* EXERCISE GOAL *
Swap "collectors" for "collected by" wherever it occurs in the records below, and reproduce the lines with everything else unchanged.

======== EXCERPTED DATA

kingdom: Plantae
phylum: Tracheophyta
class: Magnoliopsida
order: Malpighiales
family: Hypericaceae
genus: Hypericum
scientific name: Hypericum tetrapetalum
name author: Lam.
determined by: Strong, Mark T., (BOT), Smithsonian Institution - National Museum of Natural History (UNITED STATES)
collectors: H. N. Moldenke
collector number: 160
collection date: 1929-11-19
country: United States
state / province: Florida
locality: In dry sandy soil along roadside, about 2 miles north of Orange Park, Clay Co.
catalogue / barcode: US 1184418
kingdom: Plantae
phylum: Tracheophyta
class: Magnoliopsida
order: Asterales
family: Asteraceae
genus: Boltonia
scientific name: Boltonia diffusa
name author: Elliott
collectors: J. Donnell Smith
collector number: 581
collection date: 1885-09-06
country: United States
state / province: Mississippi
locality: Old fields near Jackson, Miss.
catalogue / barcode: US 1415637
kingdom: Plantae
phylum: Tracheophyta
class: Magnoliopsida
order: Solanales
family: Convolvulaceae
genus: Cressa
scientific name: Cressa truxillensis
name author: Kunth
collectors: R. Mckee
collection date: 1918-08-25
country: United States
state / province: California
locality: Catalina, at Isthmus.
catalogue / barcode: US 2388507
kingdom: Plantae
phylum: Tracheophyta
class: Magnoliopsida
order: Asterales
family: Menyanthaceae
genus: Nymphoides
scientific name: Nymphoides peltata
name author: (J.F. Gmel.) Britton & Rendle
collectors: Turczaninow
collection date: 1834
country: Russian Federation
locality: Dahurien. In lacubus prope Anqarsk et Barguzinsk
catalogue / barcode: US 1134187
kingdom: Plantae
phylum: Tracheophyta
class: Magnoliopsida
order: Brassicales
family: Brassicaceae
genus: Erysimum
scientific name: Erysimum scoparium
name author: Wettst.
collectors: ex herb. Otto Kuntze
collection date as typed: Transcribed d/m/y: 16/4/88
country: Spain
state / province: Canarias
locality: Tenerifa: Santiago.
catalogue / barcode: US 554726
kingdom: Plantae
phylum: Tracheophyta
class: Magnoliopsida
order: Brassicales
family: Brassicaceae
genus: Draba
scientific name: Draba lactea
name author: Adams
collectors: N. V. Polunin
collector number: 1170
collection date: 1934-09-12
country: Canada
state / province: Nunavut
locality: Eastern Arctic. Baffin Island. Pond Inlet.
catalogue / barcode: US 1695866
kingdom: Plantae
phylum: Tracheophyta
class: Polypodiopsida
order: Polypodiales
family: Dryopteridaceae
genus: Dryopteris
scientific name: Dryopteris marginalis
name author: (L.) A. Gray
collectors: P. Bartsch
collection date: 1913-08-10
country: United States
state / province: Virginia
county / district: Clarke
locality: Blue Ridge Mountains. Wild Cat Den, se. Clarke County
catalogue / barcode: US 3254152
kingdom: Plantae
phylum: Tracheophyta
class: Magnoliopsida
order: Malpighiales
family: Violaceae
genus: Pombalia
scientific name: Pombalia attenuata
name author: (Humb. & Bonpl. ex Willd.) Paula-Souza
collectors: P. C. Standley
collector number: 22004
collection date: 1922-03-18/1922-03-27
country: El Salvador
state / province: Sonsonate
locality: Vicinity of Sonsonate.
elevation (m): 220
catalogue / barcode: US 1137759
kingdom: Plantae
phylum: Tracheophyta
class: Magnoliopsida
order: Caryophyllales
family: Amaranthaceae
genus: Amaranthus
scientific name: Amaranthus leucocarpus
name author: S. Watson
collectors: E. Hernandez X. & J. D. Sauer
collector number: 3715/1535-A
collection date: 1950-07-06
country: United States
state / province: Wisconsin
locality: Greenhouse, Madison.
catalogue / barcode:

================

* EXPECTED ANSWER *
kingdom: Plantae
phylum: Tracheophyta
class: Magnoliopsida
order: Malpighiales
family: Hypericaceae
genus: Hypericum
scientific name: Hypericum tetrapetalum
name author: Lam.
determined by: Strong, Mark T., (BOT), Smithsonian Institution - National Museum of Natural History (UNITED STATES)
collected by: H. N. Moldenke
collector number: 160
collection date: 1929-11-19
country: United States
state / province: Florida
locality: In dry sandy soil along roadside, about 2 miles north of Orange Park, Clay Co.
catalogue / barcode: US 1184418
kingdom: Plantae
phylum: Tracheophyta
class: Magnoliopsida
order: Asterales
family: Asteraceae
genus: Boltonia
scientific name: Boltonia diffusa
name author: Elliott
collected by: J. Donnell Smith
collector number: 581
collection date: 1885-09-06
country: United States
state / province: Mississippi
locality: Old fields near Jackson, Miss.
catalogue / barcode: US 1415637
kingdom: Plantae
phylum: Tracheophyta
class: Magnoliopsida
order: Solanales
family: Convolvulaceae
genus: Cressa
scientific name: Cressa truxillensis
name author: Kunth
collected by: R. Mckee
collection date: 1918-08-25
country: United States
state / province: California
locality: Catalina, at Isthmus.
catalogue / barcode: US 2388507
kingdom: Plantae
phylum: Tracheophyta
class: Magnoliopsida
order: Asterales
family: Menyanthaceae
genus: Nymphoides
scientific name: Nymphoides peltata
name author: (J.F. Gmel.) Britton & Rendle
collected by: Turczaninow
collection date: 1834
country: Russian Federation
locality: Dahurien. In lacubus prope Anqarsk et Barguzinsk
catalogue / barcode: US 1134187
kingdom: Plantae
phylum: Tracheophyta
class: Magnoliopsida
order: Brassicales
family: Brassicaceae
genus: Erysimum
scientific name: Erysimum scoparium
name author: Wettst.
collected by: ex herb. Otto Kuntze
collection date as typed: Transcribed d/m/y: 16/4/88
country: Spain
state / province: Canarias
locality: Tenerifa: Santiago.
catalogue / barcode: US 554726
kingdom: Plantae
phylum: Tracheophyta
class: Magnoliopsida
order: Brassicales
family: Brassicaceae
genus: Draba
scientific name: Draba lactea
name author: Adams
collected by: N. V. Polunin
collector number: 1170
collection date: 1934-09-12
country: Canada
state / province: Nunavut
locality: Eastern Arctic. Baffin Island. Pond Inlet.
catalogue / barcode: US 1695866
kingdom: Plantae
phylum: Tracheophyta
class: Polypodiopsida
order: Polypodiales
family: Dryopteridaceae
genus: Dryopteris
scientific name: Dryopteris marginalis
name author: (L.) A. Gray
collected by: P. Bartsch
collection date: 1913-08-10
country: United States
state / province: Virginia
county / district: Clarke
locality: Blue Ridge Mountains. Wild Cat Den, se. Clarke County
catalogue / barcode: US 3254152
kingdom: Plantae
phylum: Tracheophyta
class: Magnoliopsida
order: Malpighiales
family: Violaceae
genus: Pombalia
scientific name: Pombalia attenuata
name author: (Humb. & Bonpl. ex Willd.) Paula-Souza
collected by: P. C. Standley
collector number: 22004
collection date: 1922-03-18/1922-03-27
country: El Salvador
state / province: Sonsonate
locality: Vicinity of Sonsonate.
elevation (m): 220
catalogue / barcode: US 1137759
kingdom: Plantae
phylum: Tracheophyta
class: Magnoliopsida
order: Caryophyllales
family: Amaranthaceae
genus: Amaranthus
scientific name: Amaranthus leucocarpus
name author: S. Watson
collected by: E. Hernandez X. & J. D. Sauer
collector number: 3715/1535-A
collection date: 1950-07-06
country: United States
state / province: Wisconsin
locality: Greenhouse, Madison.
catalogue / barcode:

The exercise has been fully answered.